Como Iglesia, damos comienzo al tiempo litúrgico del Adviento, el cual es una preparación a la Navidad y cuya conmemoración pregona la primera venida del Hijo de Dios al mundo, como también la espera de la segunda venida de Cristo al final de los tiempos. Las palabras de Jesús a sus discípulos no son una amenaza para vivir angustiados ni aterrados sino para estar atentos y vigilantes y para saber reconocer al Señor, que está entre nosotros. Jesús no pretende ser un alarmista, solo intenta señalar la futura destrucción de la ciudad de Jerusalén, que es presentada como el modelo de lo que debiera ser el juicio de Dios. Además, al citar el diluvio y Noé, Jesús buscaba que sus seguidores asumieran esos “presagios” no como un castigo de Dios sino como una nueva creación.
También hoy aparecen “profetas” que predicen, alertan y amenazan con catástrofes políticas, económicas y naturales. ¿Habrá que tomarlos en serio? Quizá tengan razón; sin embargo, nuestra actitud de creyentes ha de ser como aquel que, ante los “imprevistos”, mantiene la cordura, la serenidad y no se deja desalentar por ninguna desgracia, pues está convencido de que “todo” está en las manos de Dios. Nos dice la reflexión bíblica que Dios salvó a su pueblo de grandes catástrofes, como lo hizo con el propio Noé (cf. Gn 6-7). Es cierto que todo aquello que tenemos ante nuestros ojos desaparece porque la vida se escapa y, en ese sentido, nadie sabe lo que sucederá mañana.

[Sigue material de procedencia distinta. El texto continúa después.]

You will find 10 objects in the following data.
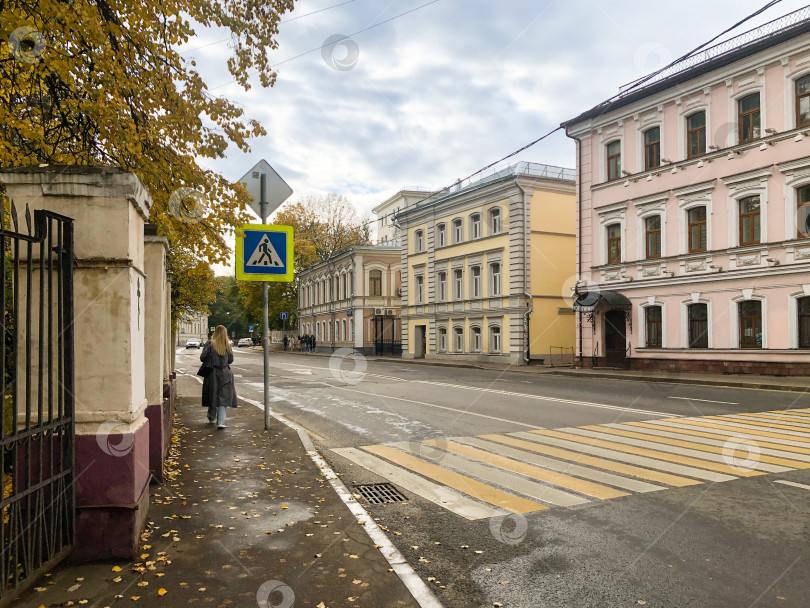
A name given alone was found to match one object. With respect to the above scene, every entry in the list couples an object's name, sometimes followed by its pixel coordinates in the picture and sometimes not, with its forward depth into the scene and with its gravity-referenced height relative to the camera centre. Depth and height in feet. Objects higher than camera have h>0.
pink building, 69.62 +12.97
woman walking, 32.99 -2.98
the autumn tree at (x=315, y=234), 197.36 +27.89
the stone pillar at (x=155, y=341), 20.83 -0.71
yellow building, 112.06 +9.96
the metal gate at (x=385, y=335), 166.30 -4.22
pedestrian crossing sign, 30.42 +3.22
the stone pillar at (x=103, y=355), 13.79 -0.75
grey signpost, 31.48 +6.55
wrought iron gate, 12.03 -2.00
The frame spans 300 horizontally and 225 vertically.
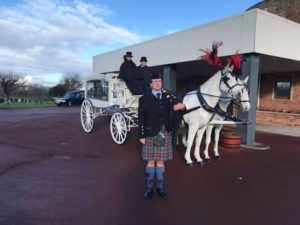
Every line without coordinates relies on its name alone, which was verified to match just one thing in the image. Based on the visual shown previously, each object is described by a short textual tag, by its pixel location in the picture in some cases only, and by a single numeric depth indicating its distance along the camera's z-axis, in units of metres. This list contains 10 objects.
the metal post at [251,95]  7.23
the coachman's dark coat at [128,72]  6.52
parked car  27.08
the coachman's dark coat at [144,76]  6.54
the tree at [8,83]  38.38
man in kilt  3.57
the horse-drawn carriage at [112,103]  7.37
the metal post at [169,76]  10.60
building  7.06
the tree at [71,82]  48.38
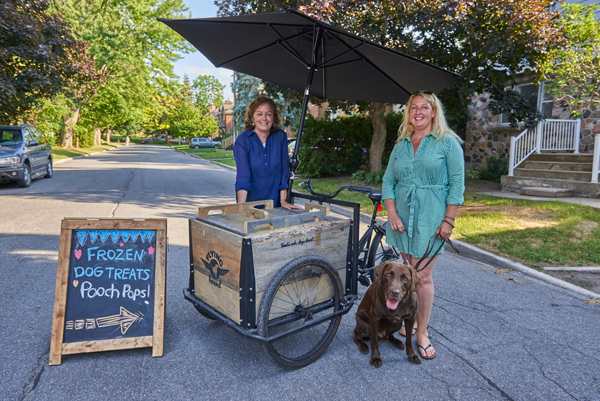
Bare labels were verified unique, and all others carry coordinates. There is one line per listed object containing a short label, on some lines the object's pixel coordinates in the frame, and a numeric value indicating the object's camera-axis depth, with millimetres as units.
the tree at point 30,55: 10539
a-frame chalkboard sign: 2904
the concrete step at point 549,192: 9859
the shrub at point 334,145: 14703
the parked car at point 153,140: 90788
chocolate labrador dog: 2670
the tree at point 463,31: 8414
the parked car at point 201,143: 53250
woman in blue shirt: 3555
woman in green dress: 2955
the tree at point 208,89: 56469
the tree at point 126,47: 27344
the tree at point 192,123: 69050
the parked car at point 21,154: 11445
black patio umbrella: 3334
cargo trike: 2566
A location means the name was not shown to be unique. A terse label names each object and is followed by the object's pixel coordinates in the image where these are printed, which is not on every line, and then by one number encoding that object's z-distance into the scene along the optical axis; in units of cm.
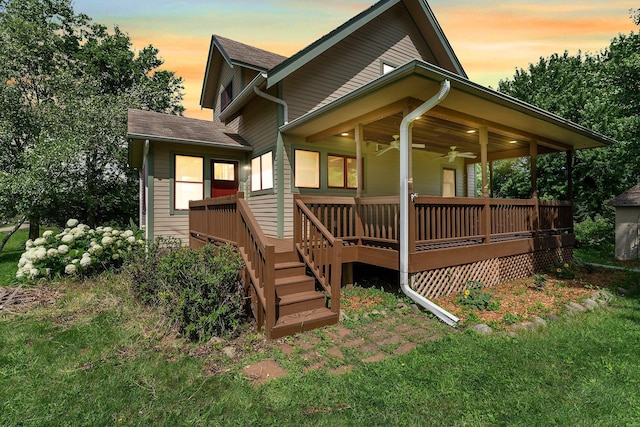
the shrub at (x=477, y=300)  518
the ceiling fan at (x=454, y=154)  914
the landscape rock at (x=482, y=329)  424
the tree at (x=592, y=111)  1203
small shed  1065
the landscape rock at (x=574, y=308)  518
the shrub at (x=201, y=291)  396
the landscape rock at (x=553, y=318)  478
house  497
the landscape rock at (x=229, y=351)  357
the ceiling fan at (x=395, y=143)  811
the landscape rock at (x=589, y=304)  543
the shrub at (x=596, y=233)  1348
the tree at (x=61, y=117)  1165
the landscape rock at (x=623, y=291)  630
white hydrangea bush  695
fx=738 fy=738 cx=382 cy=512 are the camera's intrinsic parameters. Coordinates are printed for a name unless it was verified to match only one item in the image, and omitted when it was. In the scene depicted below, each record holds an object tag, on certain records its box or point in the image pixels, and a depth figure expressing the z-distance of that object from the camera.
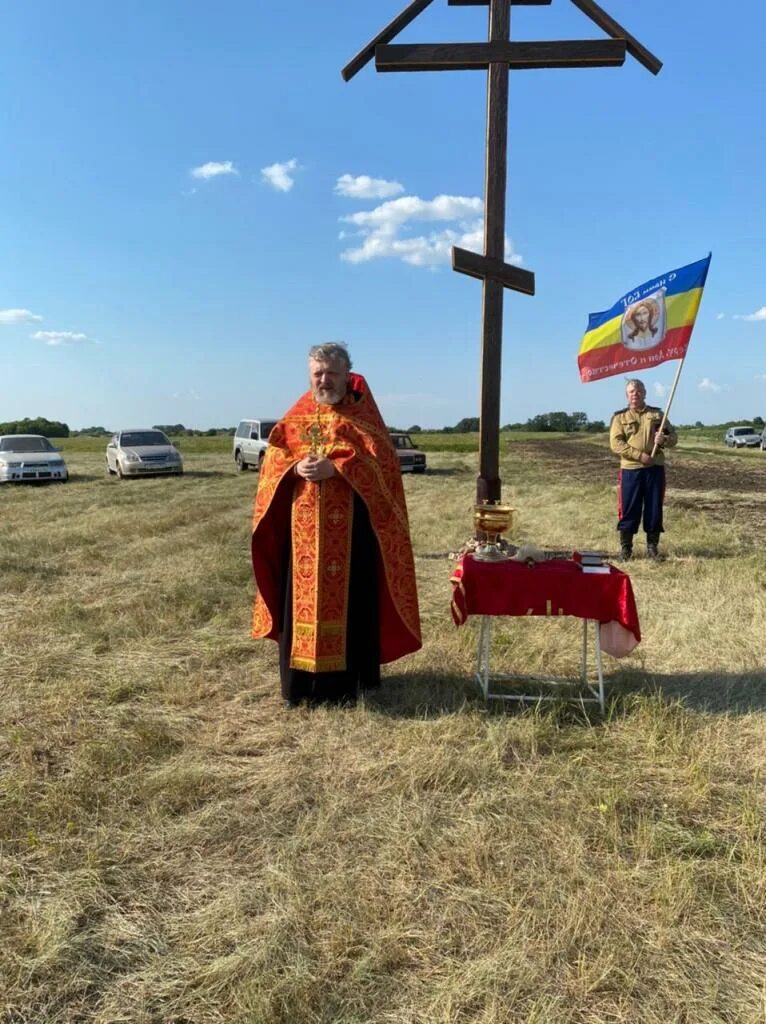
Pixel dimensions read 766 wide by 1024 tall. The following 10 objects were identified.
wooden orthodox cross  5.09
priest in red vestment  3.95
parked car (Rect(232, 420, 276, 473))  22.38
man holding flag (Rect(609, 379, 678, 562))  7.71
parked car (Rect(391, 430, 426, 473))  21.97
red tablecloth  3.96
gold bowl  4.27
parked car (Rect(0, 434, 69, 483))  19.11
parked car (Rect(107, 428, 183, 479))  20.61
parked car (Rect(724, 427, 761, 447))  48.19
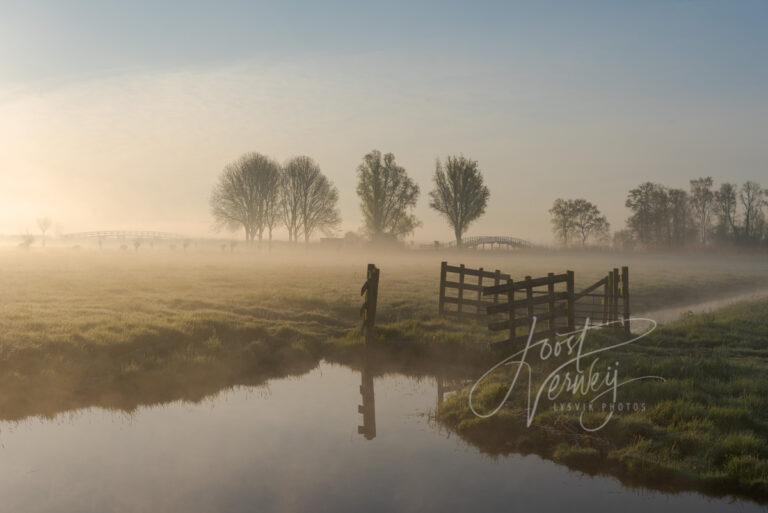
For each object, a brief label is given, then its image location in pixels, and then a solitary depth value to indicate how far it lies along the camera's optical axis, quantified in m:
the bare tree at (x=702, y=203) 86.62
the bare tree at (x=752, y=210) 82.00
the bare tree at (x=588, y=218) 89.25
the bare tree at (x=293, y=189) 75.50
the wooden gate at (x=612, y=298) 20.11
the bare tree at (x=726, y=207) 82.56
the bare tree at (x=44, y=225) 136.38
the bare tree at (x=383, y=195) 75.06
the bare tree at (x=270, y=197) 72.62
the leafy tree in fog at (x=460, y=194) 76.94
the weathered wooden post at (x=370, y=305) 17.86
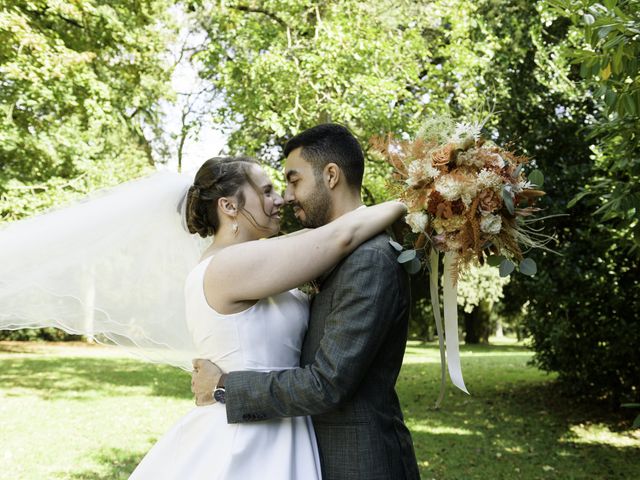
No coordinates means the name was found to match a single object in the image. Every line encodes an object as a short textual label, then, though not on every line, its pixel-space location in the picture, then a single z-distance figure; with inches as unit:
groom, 88.1
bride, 93.0
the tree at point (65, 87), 425.7
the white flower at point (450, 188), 90.7
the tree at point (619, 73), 123.0
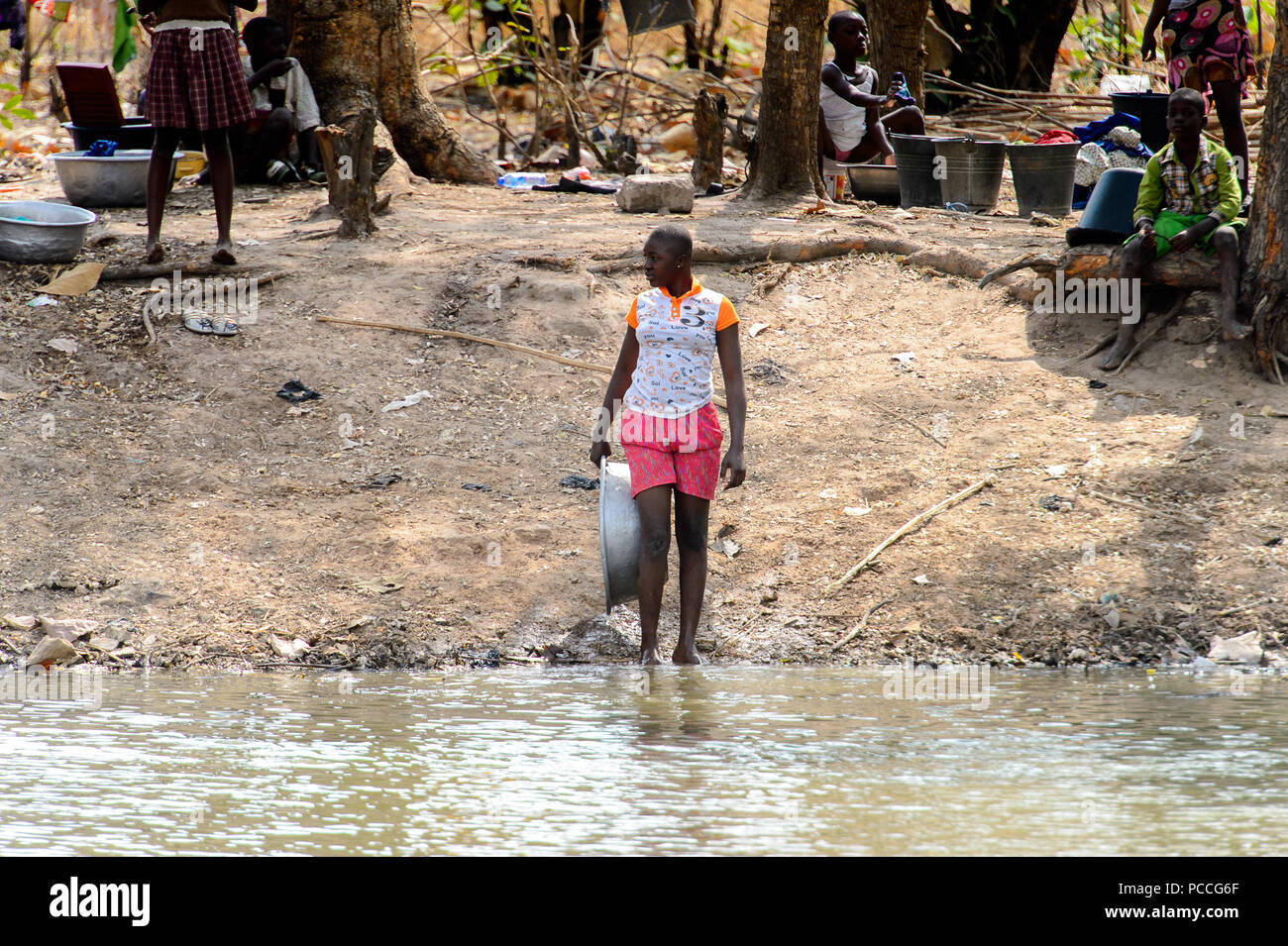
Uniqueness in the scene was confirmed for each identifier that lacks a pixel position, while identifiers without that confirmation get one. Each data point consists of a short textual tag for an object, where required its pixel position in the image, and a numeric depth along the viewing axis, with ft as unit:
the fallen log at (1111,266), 42.04
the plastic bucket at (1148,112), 57.84
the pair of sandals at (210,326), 44.52
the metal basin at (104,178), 56.90
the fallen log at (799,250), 51.75
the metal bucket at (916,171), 62.34
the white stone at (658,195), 60.03
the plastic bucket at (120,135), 61.52
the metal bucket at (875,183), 65.62
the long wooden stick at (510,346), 44.75
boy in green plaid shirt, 40.22
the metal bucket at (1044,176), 60.80
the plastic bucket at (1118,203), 44.21
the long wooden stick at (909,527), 34.96
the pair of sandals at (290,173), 64.28
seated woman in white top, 66.23
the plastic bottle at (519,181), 70.13
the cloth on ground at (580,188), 67.51
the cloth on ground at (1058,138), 61.39
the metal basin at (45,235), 46.83
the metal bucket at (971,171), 61.71
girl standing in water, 29.86
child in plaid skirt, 44.04
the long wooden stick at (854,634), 32.89
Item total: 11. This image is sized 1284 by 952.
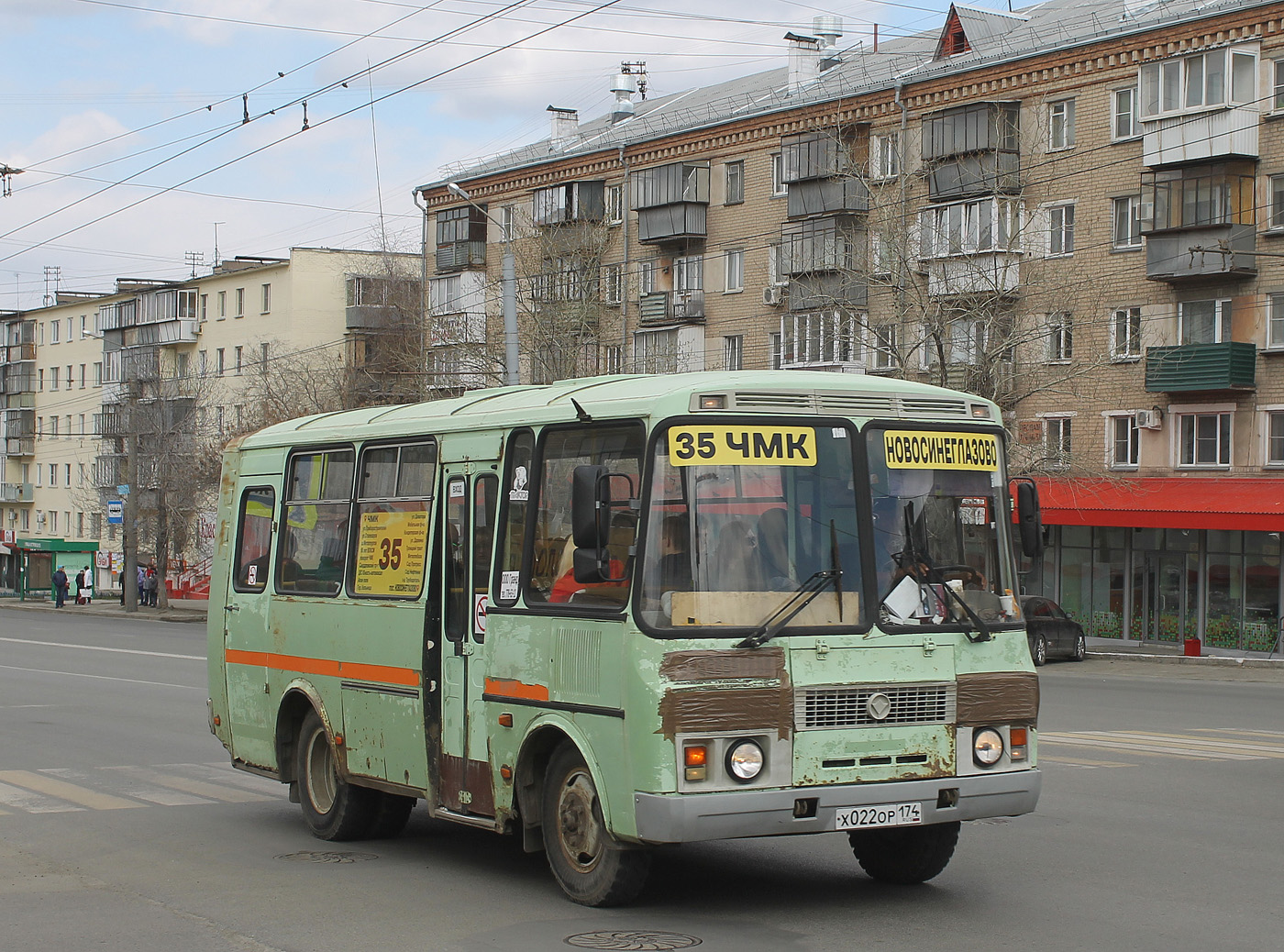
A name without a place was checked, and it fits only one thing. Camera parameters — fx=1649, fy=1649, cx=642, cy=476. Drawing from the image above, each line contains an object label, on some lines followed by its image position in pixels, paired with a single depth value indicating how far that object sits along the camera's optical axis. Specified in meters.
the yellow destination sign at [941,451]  8.08
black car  33.38
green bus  7.44
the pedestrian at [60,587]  61.31
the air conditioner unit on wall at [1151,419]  38.34
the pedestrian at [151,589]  61.81
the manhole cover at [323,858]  9.70
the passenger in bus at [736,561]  7.54
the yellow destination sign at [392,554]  9.48
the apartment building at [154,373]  63.38
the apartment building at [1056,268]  36.47
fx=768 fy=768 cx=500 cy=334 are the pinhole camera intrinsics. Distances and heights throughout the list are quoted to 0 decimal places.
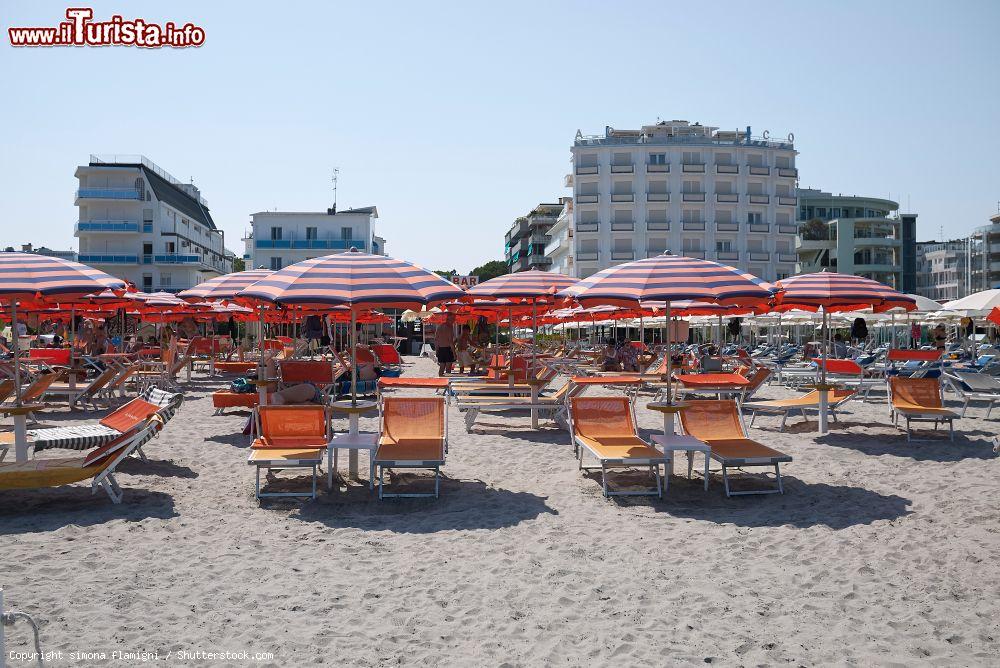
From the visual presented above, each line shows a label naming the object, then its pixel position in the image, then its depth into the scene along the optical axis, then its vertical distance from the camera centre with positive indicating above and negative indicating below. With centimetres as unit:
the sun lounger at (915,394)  1028 -79
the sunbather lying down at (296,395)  1026 -80
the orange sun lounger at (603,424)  777 -94
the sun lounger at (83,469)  618 -112
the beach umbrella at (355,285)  684 +49
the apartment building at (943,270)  8944 +824
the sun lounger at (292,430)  719 -91
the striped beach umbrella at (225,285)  1092 +80
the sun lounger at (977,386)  1205 -81
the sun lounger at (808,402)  1073 -94
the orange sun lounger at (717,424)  764 -91
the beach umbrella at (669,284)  726 +52
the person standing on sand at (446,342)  2044 -15
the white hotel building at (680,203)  5997 +1049
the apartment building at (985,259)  8069 +817
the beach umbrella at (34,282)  723 +54
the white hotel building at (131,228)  5828 +835
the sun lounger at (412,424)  750 -90
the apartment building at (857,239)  7519 +960
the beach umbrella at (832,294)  984 +54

Sin embargo, el creyente confía en que, aunque parezca que todo está perdido, quien lo conduce por el camino del bien al encuentro definitivo, con todos y todo, es el propio Dios. Por eso hay que permanecer más “expectantes” que “vigilantes”, para no caer en el desgano de vivir, y tomar a Cristo en serio porque a partir de su resurrección el Señor ha comenzado a llamarnos para recibirlo en su palabra, en los sacramentos y en las personas con quienes convivimos.
“Estén prevenidos, porque ustedes no saben qué día vendrá su Señor” (Mt 24, 42).